Interdisciplinary in scope, Cruz's work draws upon the methodology of various areas of study -- including material culture, consumer studies and social history -- to investigate class. In recent years, scholars in the field of Spanish studies have analyzed disparate elements of modern middle-class milieu, such as leisure and sociability, but Cruz looks at these elements as part of the whole. He traces the contribution of 19th century bourgeois cultures not only to Spanish modernity but to the history of Western modernity more broadly.

The Rise of Middle-Class Culture in 19th Century Spain provides key insights for scholars in the fields of Spanish and European studies, including history, literary studies, art history, historical sociology, and political science.

Cruz, who received his bachelor of arts degree from Universidad Complutense of Madrid and a master's degree and doctorate from the University of California San Diego, specializes in Iberian history and teaches the history of Spain at UD. He joined the UD faculty in 1993.

His publications include Gentlemen, Bourgeois, and Revolutionaries: Political Change and Cultural Persistence among the Spanish Dominant Groups, 1750-1850 and Los notables de Madrid: las bases sociales de la revolución liberal española.
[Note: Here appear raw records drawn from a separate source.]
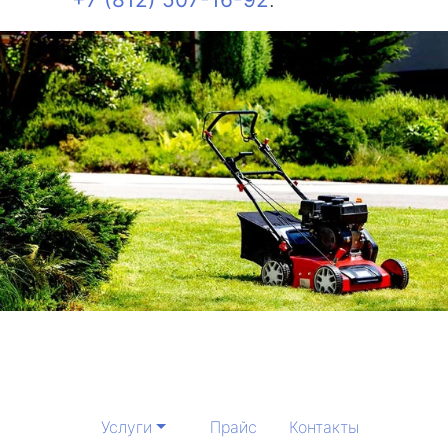
Услуги
Прайс
Контакты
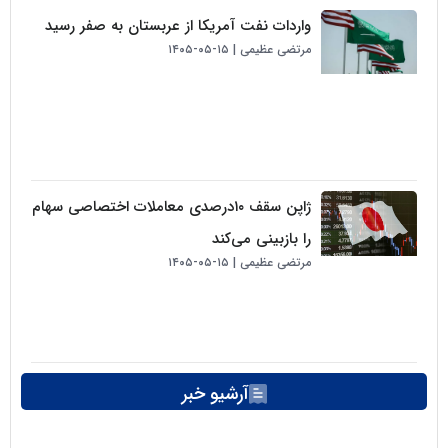
واردات نفت آمریکا از عربستان به صفر رسید
مرتضی عظیمی
۱۵-۰۵-۱۴۰۵
ژاپن سقف ۱۰درصدی معاملات اختصاصی سهام
را بازبینی می‌کند
مرتضی عظیمی
۱۵-۰۵-۱۴۰۵
آرشیو خبر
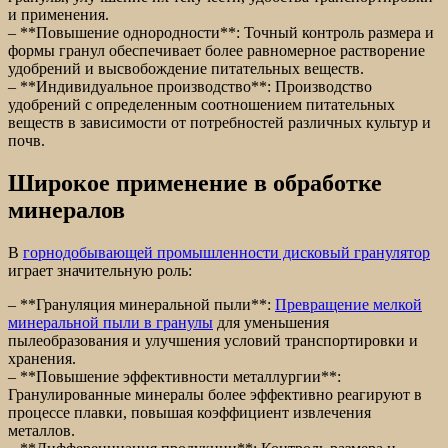
и применения.
– **Повышение однородности**: Точный контроль размера и
формы гранул обеспечивает более равномерное растворение
удобрений и высвобождение питательных веществ.
– **Индивидуальное производство**: Производство
удобрений с определенным соотношением питательных
веществ в зависимости от потребностей различных культур и
почв.
Широкое применение в обработке
минералов
В
горнодобывающей промышленности дисковый гранулятор
играет значительную роль:
– **Грануляция минеральной пыли**:
Превращение мелкой
минеральной пыли в гранулы
для уменьшения
пылеобразования и улучшения условий транспортировки и
хранения.
– **Повышение эффективности металлургии**:
Гранулированные минералы более эффективно реагируют в
процессе плавки, повышая коэффициент извлечения
металлов.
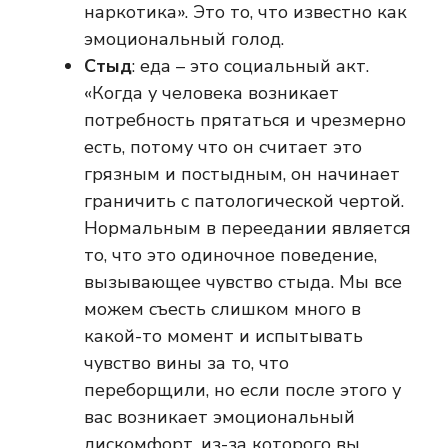
наркотика». Это то, что известно как
эмоциональный голод.
Стыд
: еда – это социальный акт.
«Когда у человека возникает
потребность прятаться и чрезмерно
есть, потому что он считает это
грязным и постыдным, он начинает
граничить с патологической чертой.
Нормальным в переедании является
то, что это одиночное поведение,
вызывающее чувство стыда. Мы все
можем съесть слишком много в
какой-то момент и испытывать
чувство вины за то, что
переборщили, но если после этого у
вас возникает эмоциональный
дискомфорт, из-за которого вы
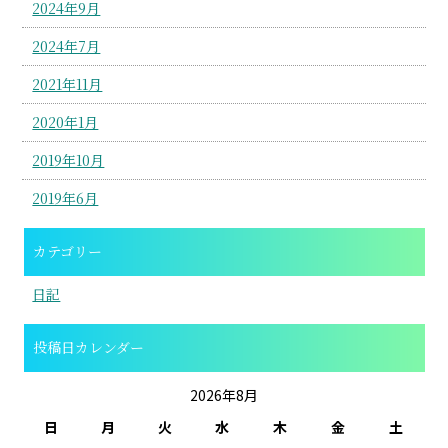
2024年9月
2024年7月
2021年11月
2020年1月
2019年10月
2019年6月
カテゴリー
日記
投稿日カレンダー
2026年8月
日
月
火
水
木
金
土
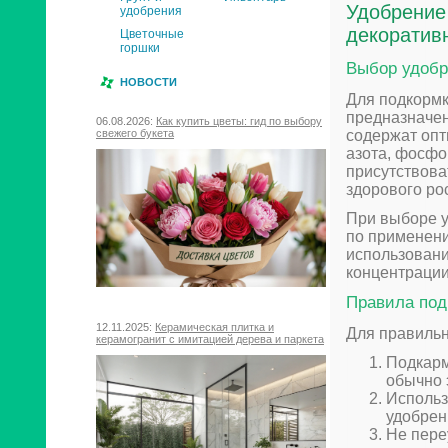
Удобрение
удобрения
декоратив
Цветочные
горшки
Выбор удобр
НОВОСТИ
Для подкормк
предназначен
06.08.2026:
Как купить цветы: гид по выбору
содержат опт
свежего букета
азота, фосфо
присутствова
здорового ро
При выборе у
по применени
использовани
концентрации
Правила под
12.11.2025:
Керамическая плитка и
Для правильн
керамогранит с имитацией дерева и паркета
Подкарм
обычно 
Использ
удобрен
Не пере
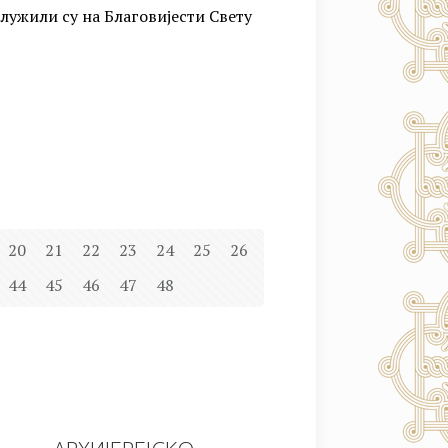
ужили су на Благовијести Свету
20
21
22
23
24
25
26
44
45
46
47
48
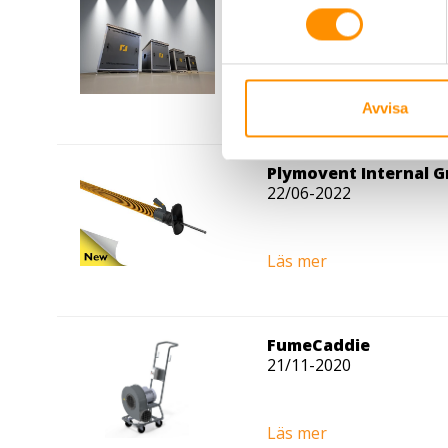
SAF, Plymovent fan i
24/11-2023
Läs mer
Avvisa
Plymovent Internal G
22/06-2022
Läs mer
FumeCaddie
21/11-2020
Läs mer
He is the general editor of the Bulletin for Spanish and Portuguese Historical Studies.

Hutchinson's Nagai Kafu's Occidentalism: Defining the Japanese Self describes how writer Kafu (1879-1959) used his experience of the West to reconcile modern Japanese identity. Kafu spent more time abroad than any other writer of his generation, firing the Japanese imagination with his visions of America and France.
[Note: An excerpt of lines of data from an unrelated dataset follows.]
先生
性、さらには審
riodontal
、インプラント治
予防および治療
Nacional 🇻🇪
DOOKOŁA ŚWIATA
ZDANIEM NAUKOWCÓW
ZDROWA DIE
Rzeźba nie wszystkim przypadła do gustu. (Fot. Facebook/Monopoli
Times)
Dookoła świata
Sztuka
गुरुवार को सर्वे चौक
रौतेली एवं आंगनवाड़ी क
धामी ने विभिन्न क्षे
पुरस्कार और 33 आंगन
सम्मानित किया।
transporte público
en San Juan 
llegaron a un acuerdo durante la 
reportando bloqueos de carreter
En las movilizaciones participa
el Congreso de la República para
Applying the theoretical framework of Occidentalism to Japanese literature, Hutchinson explores Kafu’s construction of the Western Other, an integral part of his critique of Meiji civilization. Through contrast with the Western Other, Kafu was able to solve the dilemma that so plagued Japanese intellectuals -- how to modernize and yet retain an authentic Japanese identity in the modern world. 

Kafu’s flexible positioning of imagined spaces like the “West” and the “Orient” ultimately led him to a definition of the Japanese Self.
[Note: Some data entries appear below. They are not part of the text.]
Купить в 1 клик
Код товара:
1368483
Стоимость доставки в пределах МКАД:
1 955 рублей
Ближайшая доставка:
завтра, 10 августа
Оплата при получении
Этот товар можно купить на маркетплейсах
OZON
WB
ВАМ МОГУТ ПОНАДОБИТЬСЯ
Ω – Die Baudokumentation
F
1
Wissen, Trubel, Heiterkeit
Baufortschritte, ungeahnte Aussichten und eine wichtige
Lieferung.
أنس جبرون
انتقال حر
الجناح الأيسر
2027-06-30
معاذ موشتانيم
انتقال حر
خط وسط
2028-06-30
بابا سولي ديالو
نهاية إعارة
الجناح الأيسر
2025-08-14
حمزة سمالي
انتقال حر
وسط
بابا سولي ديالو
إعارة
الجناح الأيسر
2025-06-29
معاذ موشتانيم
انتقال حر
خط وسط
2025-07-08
Hutchinson analyzes the wide range of Kafu’s work, particularly those novels and stories reflecting Kafu’s time in the West and the return to Japan, most unknown to Western readers and a number unavailable in English, along with his better-known depictions of Edo’s demimonde. Kafu’s place in Japan’s intellectual history and his influence on other writers are also discussed.

“Hutchinson’s powerful contribution will take its place among the most important books published on Kafu. It stands apart because she expands on important issues in his writing, including Orientalism/Occidentalism, identity, and social critique," said Douglas N. Slaymaker, author of The Body in Postwar Japanese Fiction.

Hutchinson received her doctorate at the University of Oxford in England. Her research interests include 20th century Japanese literature and film, representation and identity studies and censorship and counter-discourse. She is coeditor, with Mark Williams, of Representing the Other in Modern Japanese Literature: A Critical Approach.